#### Your task:
Gather each line in the entries below that contains the word "right", and copy those lines.

(Chart analysis data)

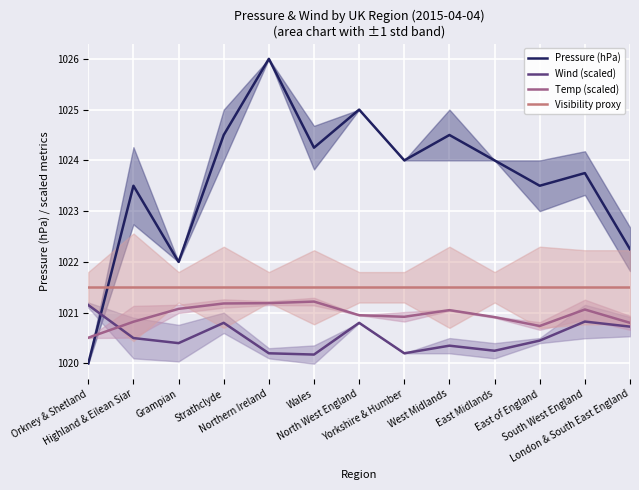

What is the label of the 5th point from the right?

West Midlands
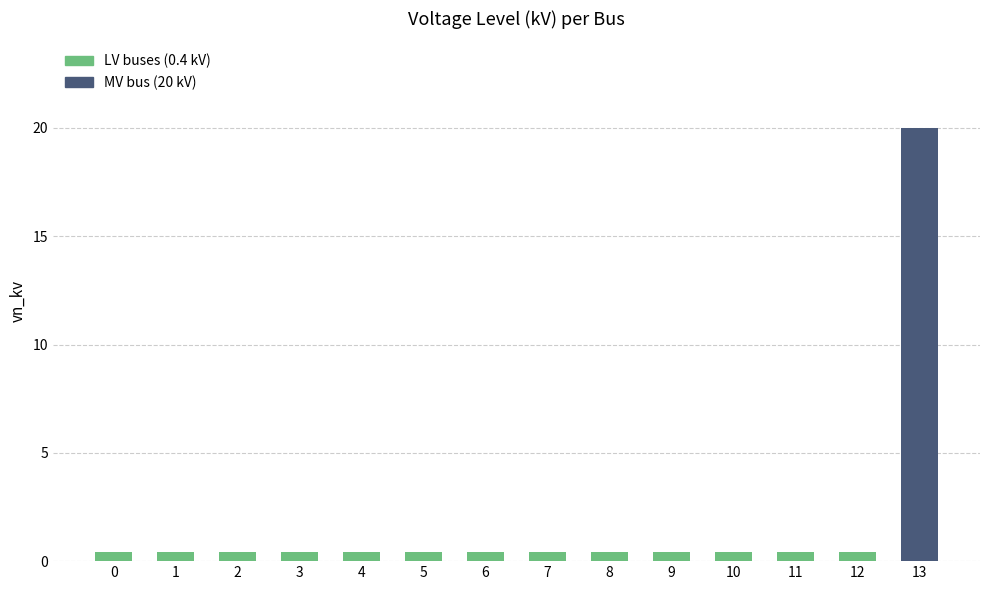

The value at 13 is 12.9. True or false?

False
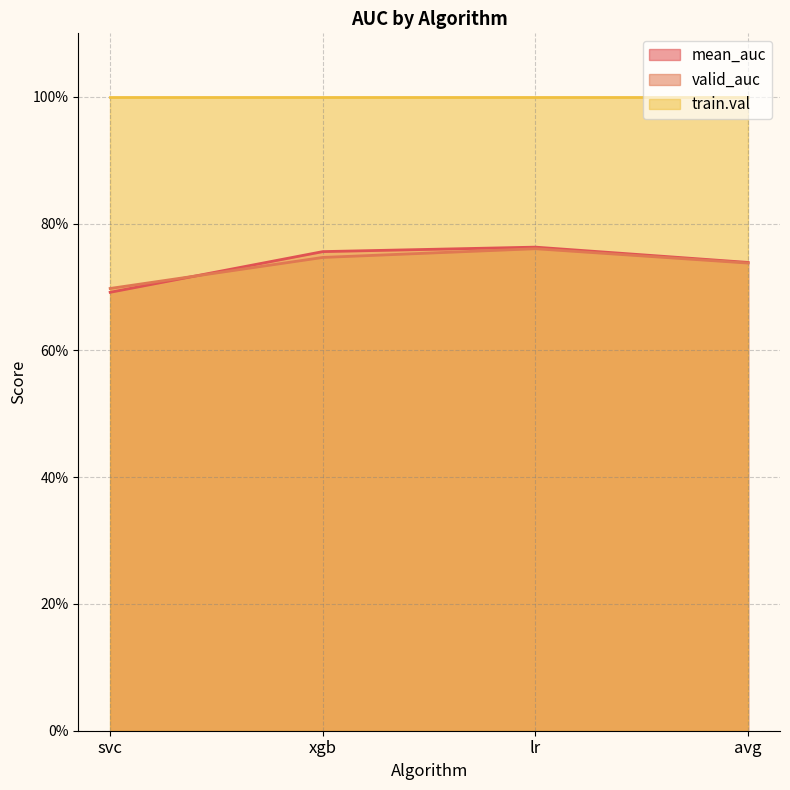

What is the label of the 2nd point from the right?

lr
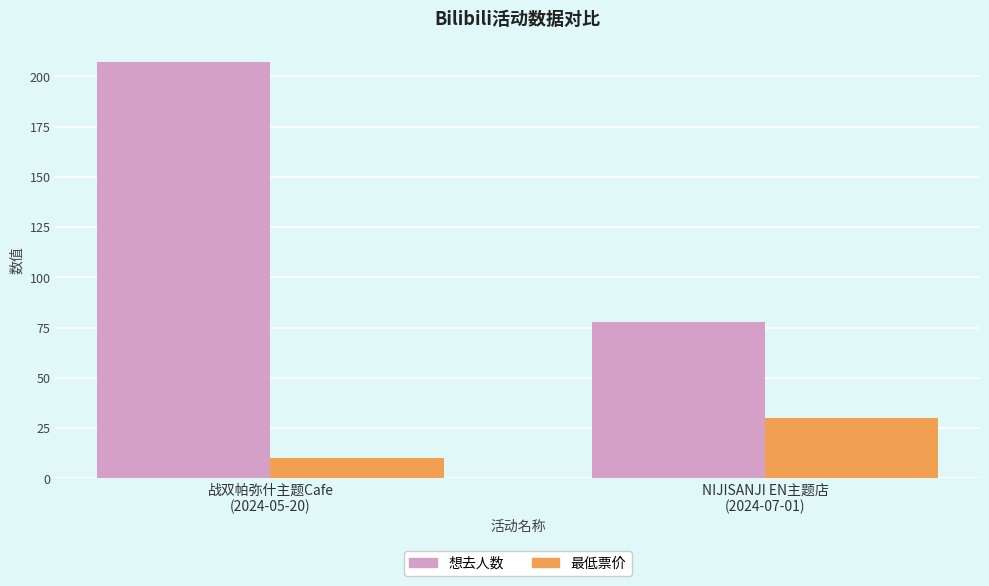

What position from the left is 战双帕弥什主题Cafe
(2024-05-20)?

1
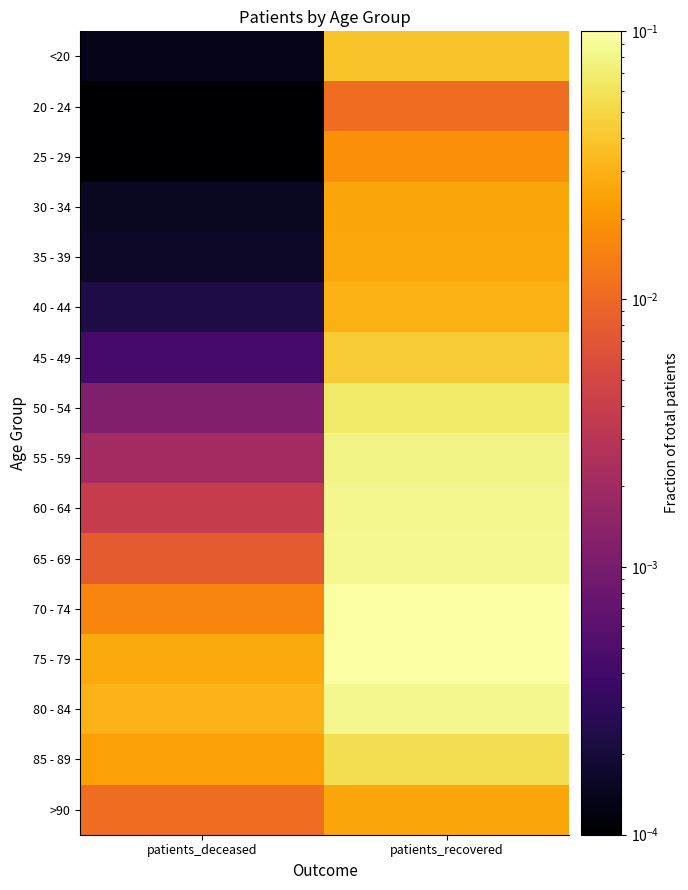

At how many categories does at least one series exceed 0?

2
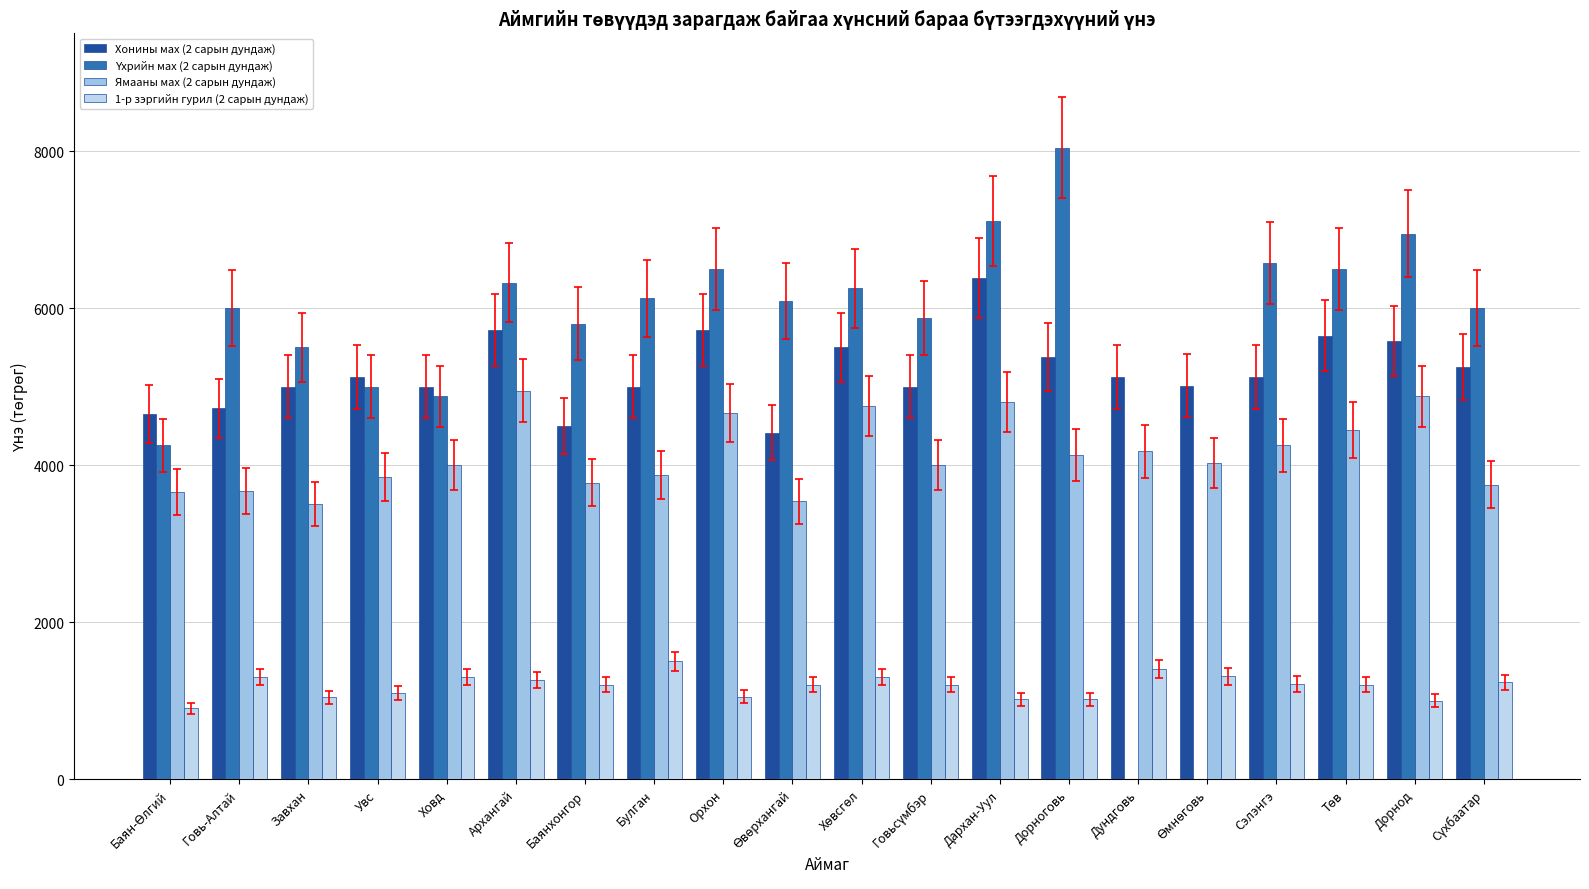

Rank the categories by Хонины мах (2 сарын дундаж) value from highest to lowest.

Дархан-Уул, Архангай, Орхон, Төв, Дорнод, Хөвсгөл, Дорноговь, Сүхбаатар, Дундговь, Сэлэнгэ, Увс, Өмнөговь, Завхан, Ховд, Булган, Говьсүмбэр, Говь-Алтай, Баян-Өлгий, Баянхонгор, Өвөрхангай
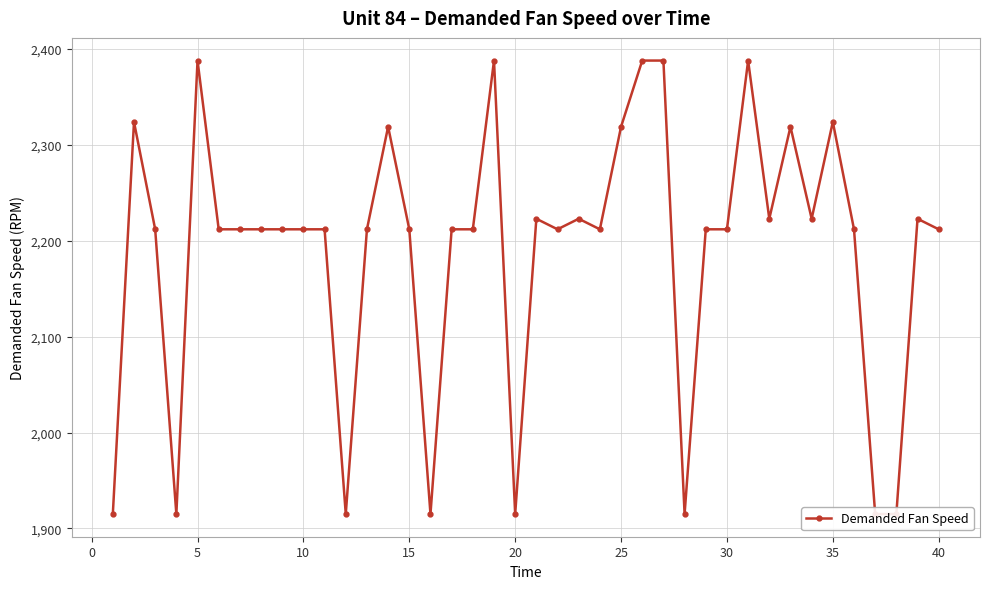

How many distinct data groups are displayed?

1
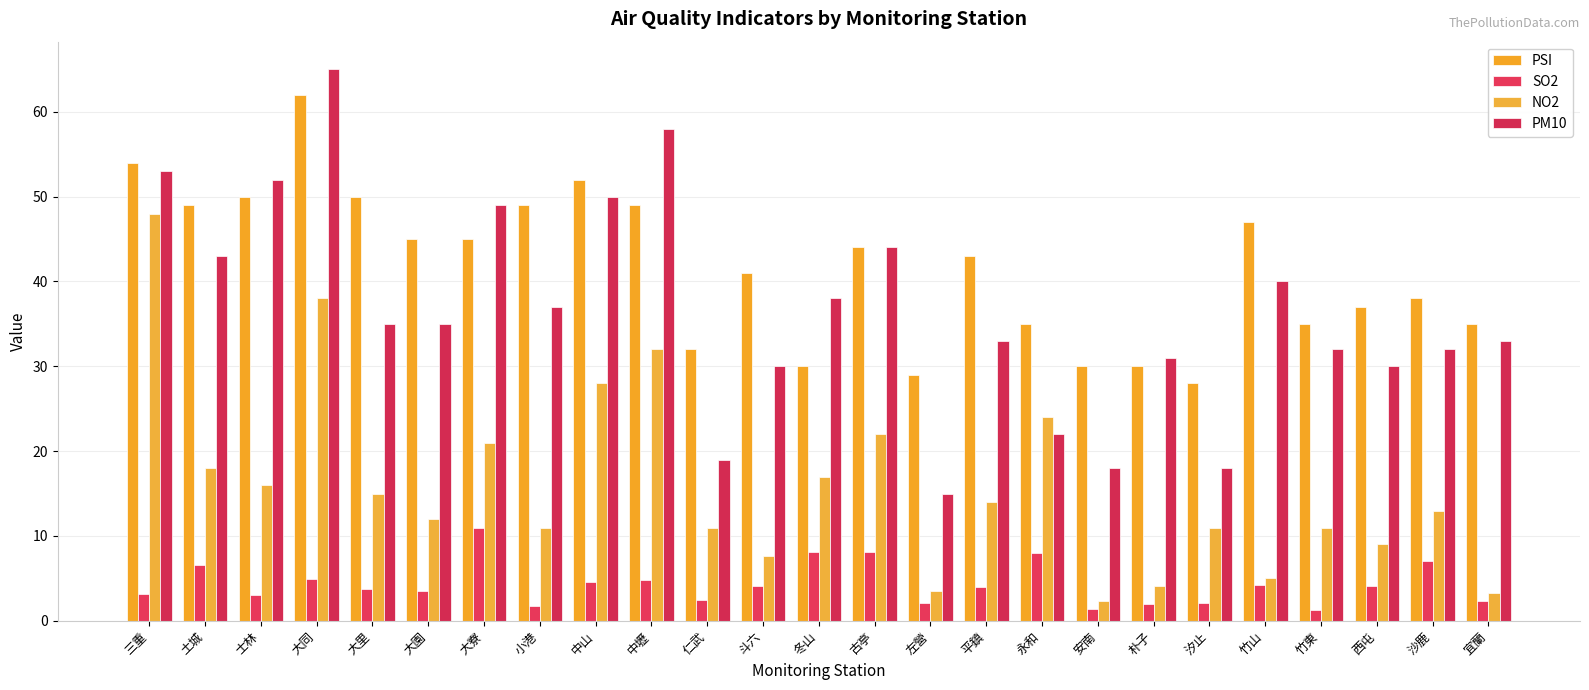

How many data points in PM10 are less than 35?

12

#### Answer box:
What is the label of the 5th point from the right?
What is the label of the 2nd point from the right?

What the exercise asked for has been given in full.